返回数值字段的总数，类似于SQL中的sum。

参数

参数	说明
Name	自定义的统计聚合名称，用于区分不同的统计聚合，可根据此名称获取本次统计聚合结果。
FieldName	用于统计聚合的字段，仅支持Long和Double类型。
Missing	当某行数据中的字段为空时，字段值的默认值。如果未设置Missing值，则在统计聚合时会忽略该行。如果设置了Missing值，则使用Missing值作为字段值的默认值参与统计聚合。

示例

/**
 * 商品库中有每一种商品的售出数量，求产地为浙江省的商品中，一共售出了多少件商品。如果某一件商品没有该值，默认售出了10件。
 * 等效的SQL语句是SELECT sum(column_price) FROM product where place_of_production="浙江省"。
 */
func sum(client *tablestore.TableStoreClient, tableName string, indexName string) {
    searchRequest := &tablestore.SearchRequest{}

    searchRequest.
        SetTableName(tableName).    //设置数据表名称。
        SetIndexName(indexName).    //设置多元索引名称。
        SetSearchQuery(search.NewSearchQuery().
            SetQuery(&search.TermQuery{"place_of_production", "浙江省"}).
            SetLimit(0).    //如果只关心统计聚合结果，不关心具体数据，您可以将limit设置为0来提高性能。
            Aggregation(search.NewSumAggregation("sum_agg_1", "column_price").Missing(0.00)))

    searchResponse, err := client.Search(searchRequest)    //执行查询。
    aggResults := searchResponse.AggregationResults        //获取统计聚合结果。
    agg1, err := aggResults.Sum("sum_agg_1")        //获取名称为"sum_agg_1"的统计聚合结果。
    if err != nil {
        panic(err)
    }
    fmt.Println(agg1.Value)    //打印统计聚合结果。
}

平均值

返回数值字段的平均值，类似于SQL中的avg。

参数

参数	说明
Name	自定义的统计聚合名称，用于区分不同的统计聚合，可根据此名称获取本次统计聚合结果。
FieldName	用于统计聚合的字段，仅支持Long、Double和Date类型。
Missing	当某行数据中的字段为空时，字段值的默认值。如果未设置Missing值，则在统计聚合时会忽略该行。如果设置了Missing值，则使用Missing值作为字段值的默认值参与统计聚合。

示例

/**
 * 商品库中有每一种商品的售出数量，求产地为浙江省的商品中，平均价格是多少。
 * 等效的SQL语句是SELECT avg(column_price) FROM product where place_of_production="浙江省"。
 */
func avg(client *tablestore.TableStoreClient, tableName string, indexName string) {
    searchRequest := &tablestore.SearchRequest{}

    searchRequest.
        SetTableName(tableName).    //设置数据表名称。
        SetIndexName(indexName).    //设置多元索引名称。
        SetSearchQuery(search.NewSearchQuery().
            SetQuery(&search.TermQuery{"place_of_production", "浙江省"}).
            SetLimit(0).    //如果只关心统计聚合结果，不关心具体数据，您可以将limit设置为0来提高性能。
            Aggregation(search.NewAvgAggregation("avg_agg_1", "column_price").Missing(0.00)))

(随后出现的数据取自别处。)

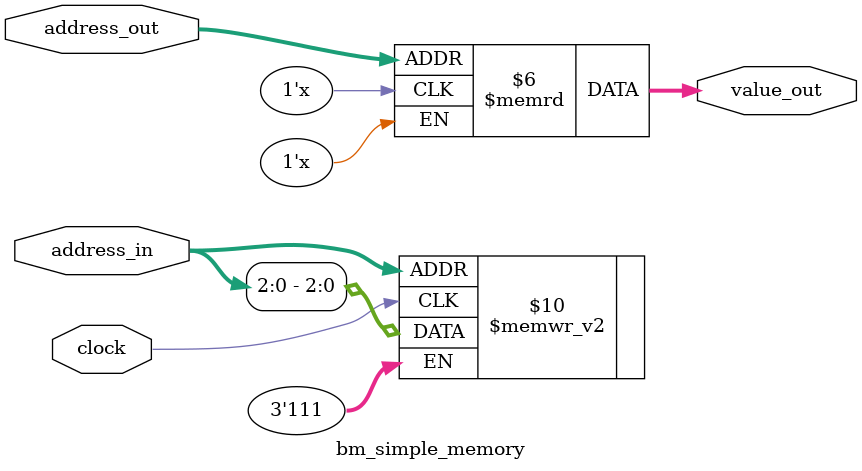
<source format=v>
`define BITS 3       // Bit width of the operands
`define DEPTH 8
module 	bm_simple_memory(
	clock, 
	value_out,
	address_in,
	address_out
);

// SIGNAL DECLARATIONS
input	clock;
input 	[`BITS:0] address_in;
input 	[`BITS:0] address_out;

output 	[`BITS-1:0] value_out;

reg 	[`BITS-1:0] memory [`DEPTH-1:0]; // 4 memory slots of Bits wide


always @(posedge clock)
begin
	memory[address_in] <= address_in;
end

assign value_out = memory[address_out];

endmodule

</source>
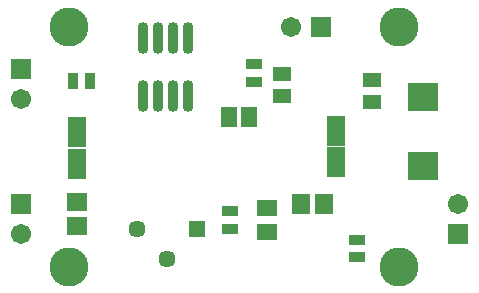
<source format=gts>
G04*
G04 #@! TF.GenerationSoftware,Altium Limited,Altium Designer,21.0.9 (235)*
G04*
G04 Layer_Color=8388736*
%FSLAX25Y25*%
%MOIN*%
G70*
G04*
G04 #@! TF.SameCoordinates,75D1A4E6-31BD-42C8-8B3C-3027E6905E36*
G04*
G04*
G04 #@! TF.FilePolarity,Negative*
G04*
G01*
G75*
%ADD15R,0.05315X0.03740*%
%ADD19R,0.03740X0.05315*%
%ADD23O,0.03556X0.10642*%
%ADD24R,0.10052X0.09461*%
%ADD25R,0.06115X0.06902*%
%ADD26R,0.06509X0.05524*%
%ADD27R,0.06115X0.04737*%
%ADD28R,0.06115X0.10052*%
%ADD29R,0.06902X0.06115*%
%ADD30R,0.05328X0.06509*%
%ADD31C,0.13005*%
%ADD32R,0.05721X0.05721*%
%ADD33C,0.05721*%
%ADD34R,0.06706X0.06706*%
%ADD35C,0.06706*%
%ADD36R,0.06706X0.06706*%
D15*
X91500Y71547D02*
D03*
Y77453D02*
D03*
X83500Y22547D02*
D03*
Y28453D02*
D03*
X126000Y18953D02*
D03*
Y13047D02*
D03*
D19*
X31047Y72000D02*
D03*
X36953D02*
D03*
D23*
X54500Y66854D02*
D03*
X59500D02*
D03*
X64500D02*
D03*
X69500D02*
D03*
X54500Y86146D02*
D03*
X59500D02*
D03*
X64500D02*
D03*
X69500D02*
D03*
D24*
X148000Y66516D02*
D03*
Y43484D02*
D03*
D25*
X114839Y31000D02*
D03*
X107161D02*
D03*
D26*
X96000Y21500D02*
D03*
Y29374D02*
D03*
D27*
X101000Y74043D02*
D03*
Y66957D02*
D03*
X131000Y64957D02*
D03*
Y72043D02*
D03*
D28*
X32500Y54716D02*
D03*
Y44284D02*
D03*
X119000Y44783D02*
D03*
Y55216D02*
D03*
D29*
X32500Y23661D02*
D03*
Y31339D02*
D03*
D30*
X89945Y60000D02*
D03*
X83055D02*
D03*
D31*
X140000Y10000D02*
D03*
Y90000D02*
D03*
X30000D02*
D03*
Y10000D02*
D03*
D32*
X72500Y22362D02*
D03*
D33*
X62500Y12362D02*
D03*
X52500Y22362D02*
D03*
D34*
X114000Y90000D02*
D03*
D35*
X104000D02*
D03*
X14000Y66000D02*
D03*
X159500Y31000D02*
D03*
X14000Y21000D02*
D03*
D36*
Y76000D02*
D03*
X159500Y21000D02*
D03*
X14000Y31000D02*
D03*
M02*

</source>
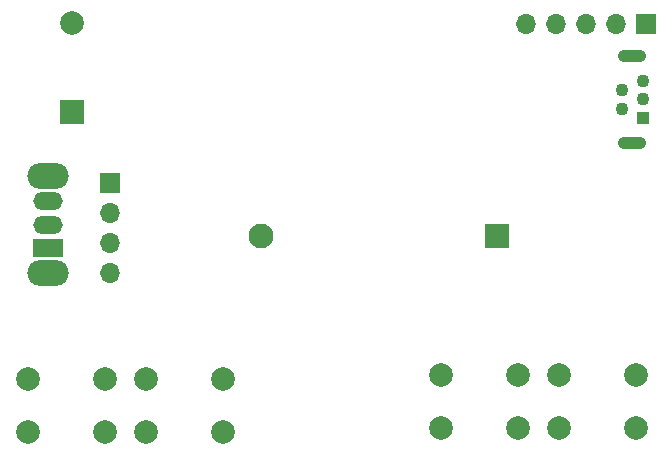
<source format=gbr>
%TF.GenerationSoftware,KiCad,Pcbnew,9.0.0*%
%TF.CreationDate,2025-03-28T15:43:29+07:00*%
%TF.ProjectId,PIC18F27Q43_OLED_Board,50494331-3846-4323-9751-34335f4f4c45,rev?*%
%TF.SameCoordinates,Original*%
%TF.FileFunction,Soldermask,Bot*%
%TF.FilePolarity,Negative*%
%FSLAX46Y46*%
G04 Gerber Fmt 4.6, Leading zero omitted, Abs format (unit mm)*
G04 Created by KiCad (PCBNEW 9.0.0) date 2025-03-28 15:43:29*
%MOMM*%
%LPD*%
G01*
G04 APERTURE LIST*
%ADD10C,2.000000*%
%ADD11R,1.100000X1.100000*%
%ADD12C,1.100000*%
%ADD13O,2.400000X1.100000*%
%ADD14O,3.500000X2.200000*%
%ADD15R,2.500000X1.500000*%
%ADD16O,2.500000X1.500000*%
%ADD17R,1.700000X1.700000*%
%ADD18O,1.700000X1.700000*%
%ADD19R,2.000000X2.000000*%
%ADD20R,2.100000X2.100000*%
%ADD21C,2.100000*%
G04 APERTURE END LIST*
D10*
%TO.C,SW2*%
X104750000Y-115087500D03*
X111250000Y-115087500D03*
X104750000Y-119587500D03*
X111250000Y-119587500D03*
%TD*%
%TO.C,SW3*%
X129750000Y-114750000D03*
X136250000Y-114750000D03*
X129750000Y-119250000D03*
X136250000Y-119250000D03*
%TD*%
D11*
%TO.C,J4*%
X146812500Y-93000000D03*
D12*
X145062500Y-92200000D03*
X146812500Y-91400000D03*
X145062500Y-90600000D03*
X146812500Y-89800000D03*
D13*
X145937500Y-95050000D03*
X145937500Y-87750000D03*
%TD*%
D10*
%TO.C,SW4*%
X139750000Y-114750000D03*
X146250000Y-114750000D03*
X139750000Y-119250000D03*
X146250000Y-119250000D03*
%TD*%
D14*
%TO.C,SW5*%
X96500000Y-106100000D03*
X96500000Y-97900000D03*
D15*
X96500000Y-104000000D03*
D16*
X96500000Y-102000000D03*
X96500000Y-100000000D03*
%TD*%
D17*
%TO.C,J2*%
X101702500Y-98460000D03*
D18*
X101702500Y-101000000D03*
X101702500Y-103540000D03*
X101702500Y-106080000D03*
%TD*%
D17*
%TO.C,J1*%
X147120000Y-85000000D03*
D18*
X144580000Y-85000000D03*
X142040000Y-85000000D03*
X139500000Y-85000000D03*
X136960000Y-85000000D03*
%TD*%
D19*
%TO.C,LS1*%
X98500000Y-92500000D03*
D10*
X98500000Y-84900000D03*
%TD*%
%TO.C,SW1*%
X94750000Y-115087500D03*
X101250000Y-115087500D03*
X94750000Y-119587500D03*
X101250000Y-119587500D03*
%TD*%
D20*
%TO.C,BT1*%
X134500000Y-103000000D03*
D21*
X114500000Y-103000000D03*
%TD*%
M02*

</source>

    searchResponse, err := client.Search(searchRequest)    //执行查询。
    aggResults := searchResponse.AggregationResults        //获取统计聚合结果。
    agg1, err := aggResults.Avg("avg_agg_1")        //获取名称为"avg_agg_1"的统计聚合结果。
    if err != nil {
        panic(err)
    }
    if agg1.HasValue() {        //名称为"agg1"的统计聚合结果是否有Value值。
        fmt.Println(agg1.Value)    //打印统计聚合结果。
    }
}

统计行数

返回指定字段值的数量或者多元索引数据总行数，类似于SQL中的count。

说明

通过如下方式可以统计多元索引数据总行数或者某个query匹配的行数。

使用统计聚合的count功能，在请求中设置count(*)。
使用query功能的匹配行数，在query中设置setGetTotalCount(true)；如果需要统计多元索引数据总行数，则使用MatchAllQuery。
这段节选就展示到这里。